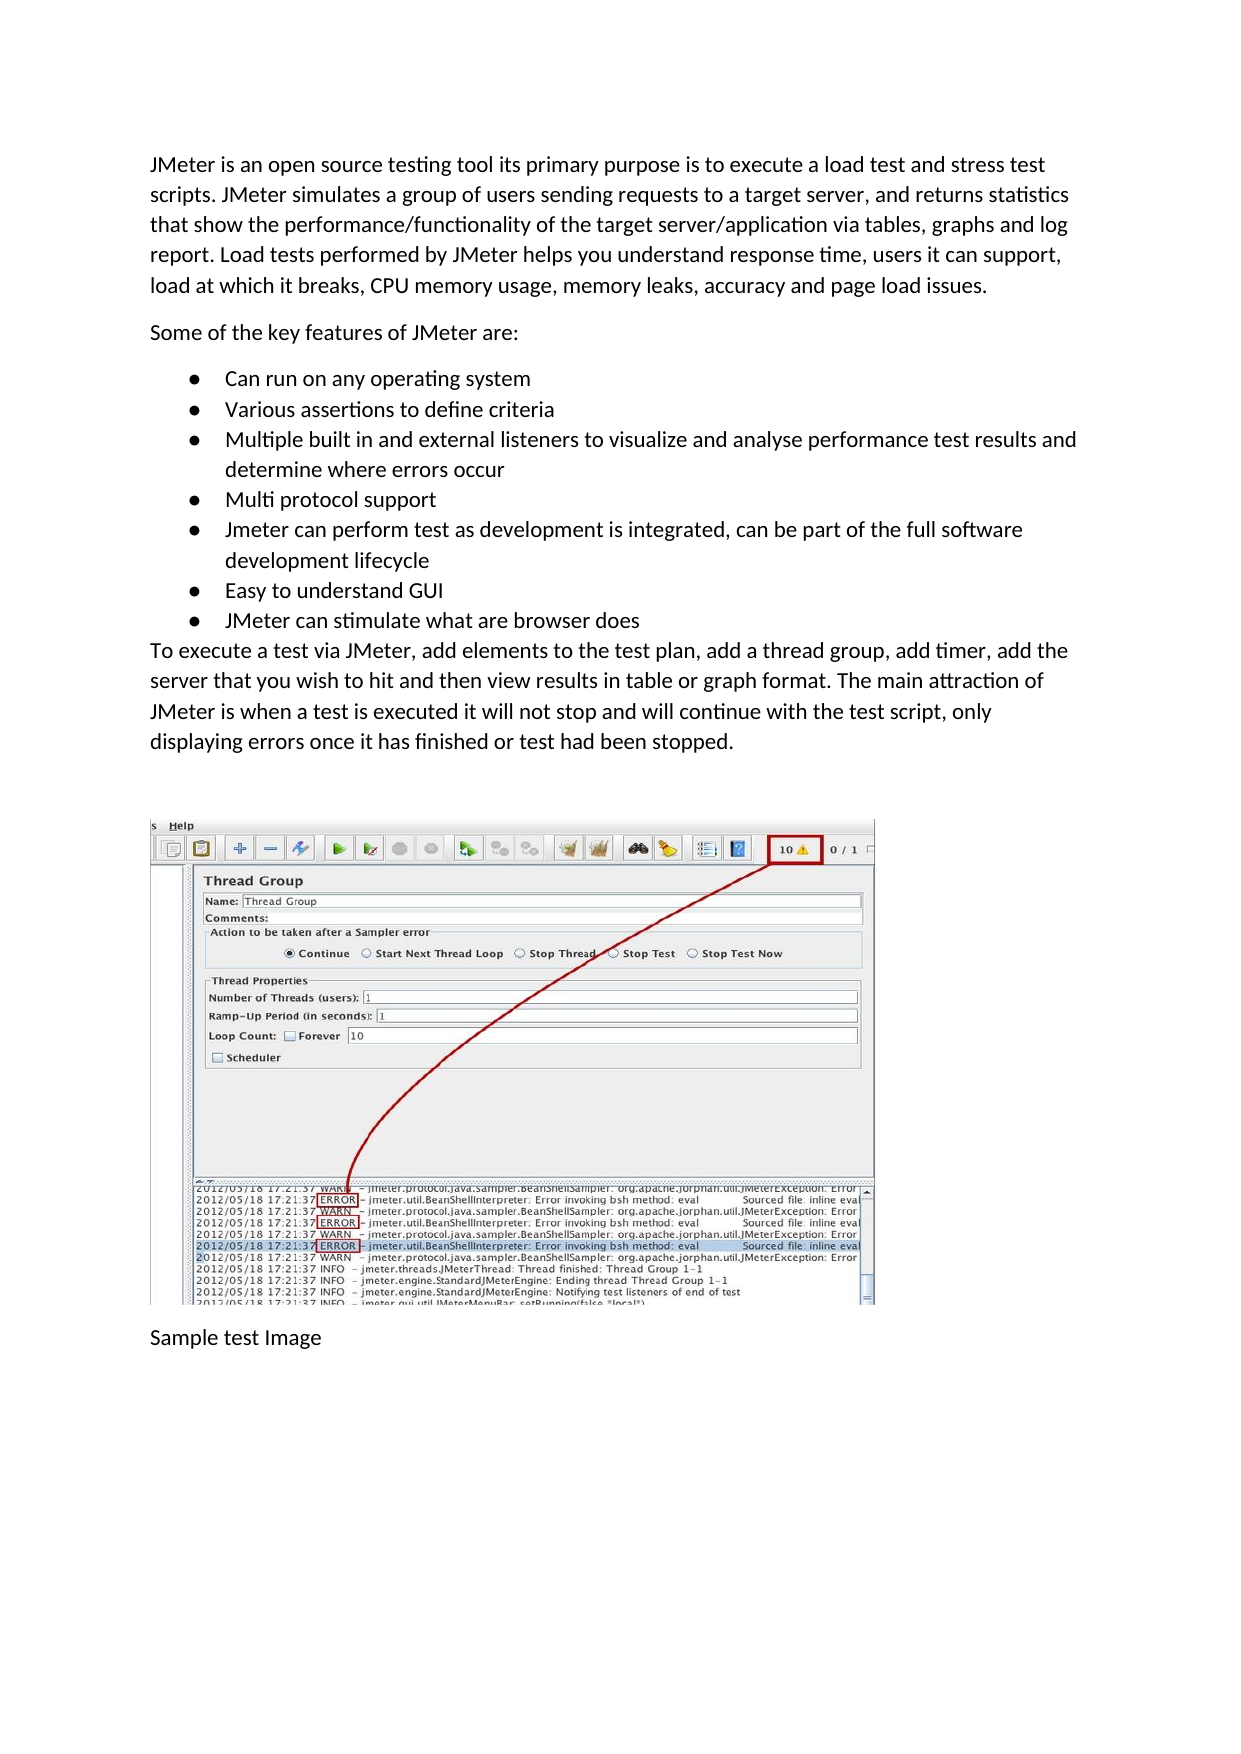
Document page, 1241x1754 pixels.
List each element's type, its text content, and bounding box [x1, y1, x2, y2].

text To execute a test via JMeter, add elements to the test plan, add a thread group, add timer, add the server that you wish to hit and then view results in table or graph format. The main attraction of JMeter is when a test is executed it will not stop and will continue with the test script, only displaying errors once it has finished or test had been stopped. [150, 636, 1090, 755]
list Easy to understand GUI [187, 576, 1090, 604]
text Sample test Image [150, 1323, 1090, 1351]
picture [150, 819, 877, 1305]
list JMeter can stimulate what are browser does [187, 606, 1090, 634]
list Multiple built in and external listeners to visualize and analyse performance test results and determine where errors occur [187, 425, 1090, 483]
list Jmeter can perform test as development is integrated, can be part of the full software development lifecycle [187, 516, 1090, 574]
text JMeter is an open source testing tool its primary purpose is to execute a load test and stress test scripts. JMeter simulates a group of users sending requests to a target server, and returns statistics that show the performance/functionality of the target server/application via tables, graphs and log report. Load tests performed by JMeter helps you understand response time, users it can support, load at which it breaks, CPU memory usage, memory leaks, accuracy and page load issues. [150, 150, 1090, 299]
text Some of the key features of JMeter are: [150, 318, 1090, 346]
list Various assertions to define criteria [187, 395, 1090, 423]
list Multi protocol support [187, 485, 1090, 513]
list Can run on any operating system [187, 364, 1090, 393]
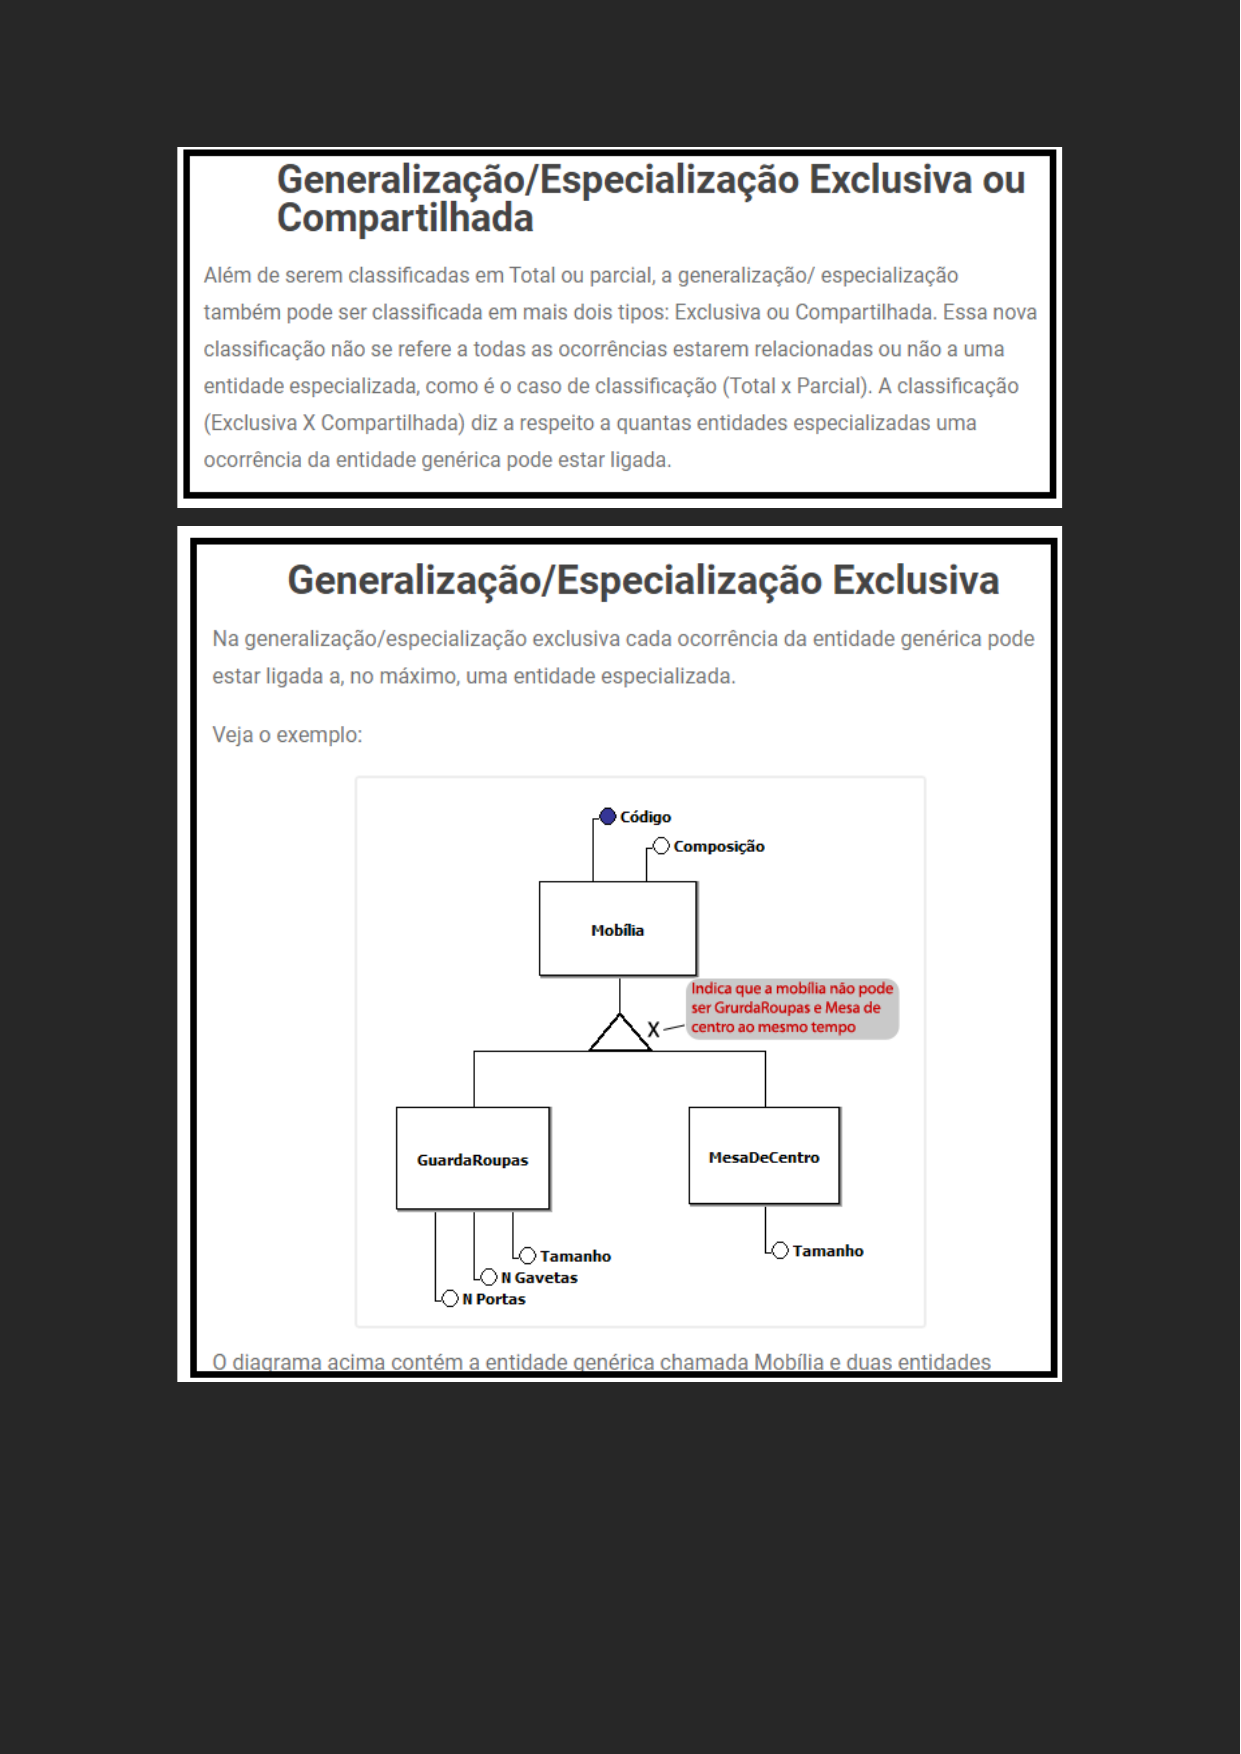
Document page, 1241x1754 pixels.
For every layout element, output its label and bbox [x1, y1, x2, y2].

picture [177, 526, 1063, 1382]
picture [177, 147, 1063, 508]
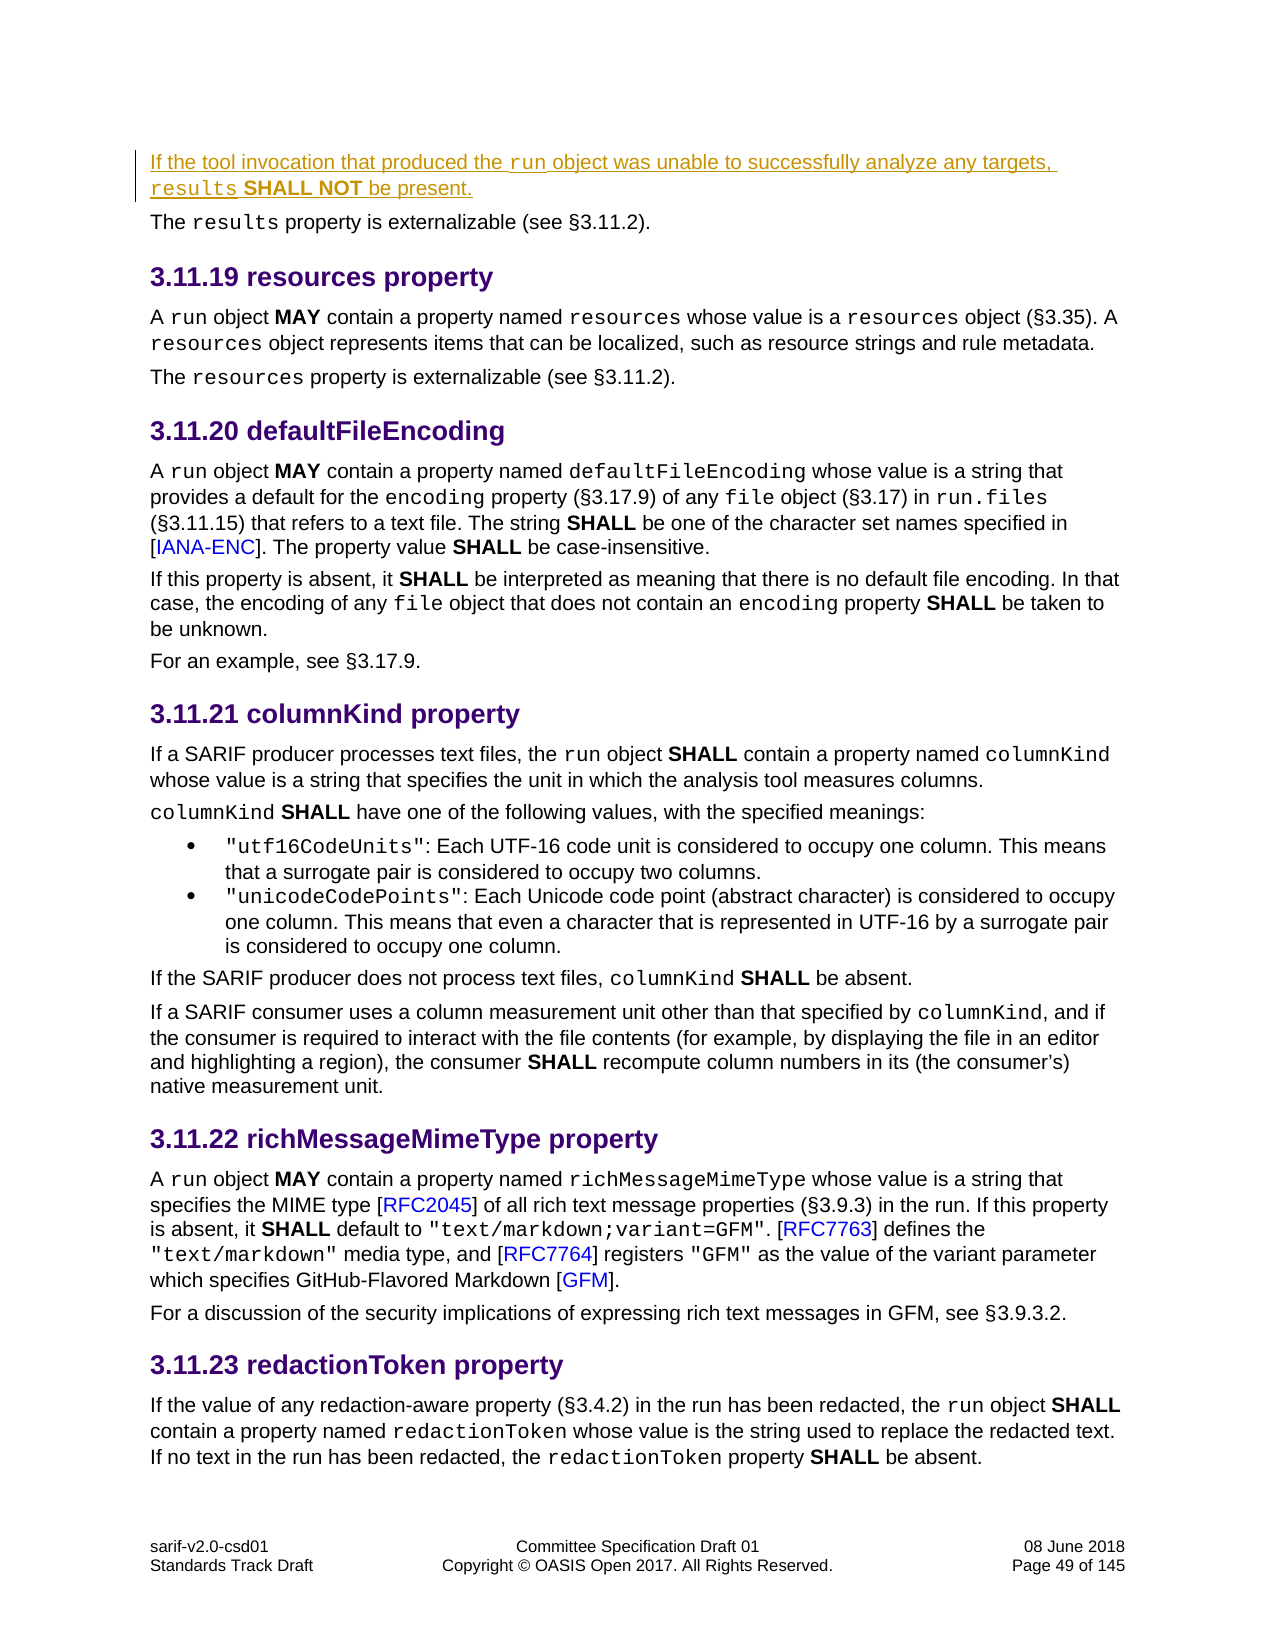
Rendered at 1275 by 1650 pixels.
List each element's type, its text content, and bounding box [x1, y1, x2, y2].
++++
Please set down each line of the data above exactly as written, without the pictures.

_Written reply_
Document page, 1241x1754 pixels.
List each element's type, its text content, and bounding box [x1, y1, x2, y2].

text To execute a test via JMeter, add elements to the test plan, add a thread group, add timer, add the server that you wish to hit and then view results in table or graph format. The main attraction of JMeter is when a test is executed it will not stop and will continue with the test script, only displaying errors once it has finished or test had been stopped. [150, 636, 1090, 755]
list Easy to understand GUI [187, 576, 1090, 604]
text Sample test Image [150, 1323, 1090, 1351]
picture [150, 819, 877, 1305]
list JMeter can stimulate what are browser does [187, 606, 1090, 634]
list Multiple built in and external listeners to visualize and analyse performance test results and determine where errors occur [187, 425, 1090, 483]
list Jmeter can perform test as development is integrated, can be part of the full software development lifecycle [187, 516, 1090, 574]
text JMeter is an open source testing tool its primary purpose is to execute a load test and stress test scripts. JMeter simulates a group of users sending requests to a target server, and returns statistics that show the performance/functionality of the target server/application via tables, graphs and log report. Load tests performed by JMeter helps you understand response time, users it can support, load at which it breaks, CPU memory usage, memory leaks, accuracy and page load issues. [150, 150, 1090, 299]
text Some of the key features of JMeter are: [150, 318, 1090, 346]
list Various assertions to define criteria [187, 395, 1090, 423]
list Multi protocol support [187, 485, 1090, 513]
list Can run on any operating system [187, 364, 1090, 393]
Document page, 1241x1754 pixels.
For every layout element, output its label and bbox [x1, y1, x2, y2].

picture [177, 526, 1063, 1382]
picture [177, 147, 1063, 508]
Rendered at 1275 by 1650 pixels.
List each element's type, its text content, and bounding box [x1, y1, x2, y2].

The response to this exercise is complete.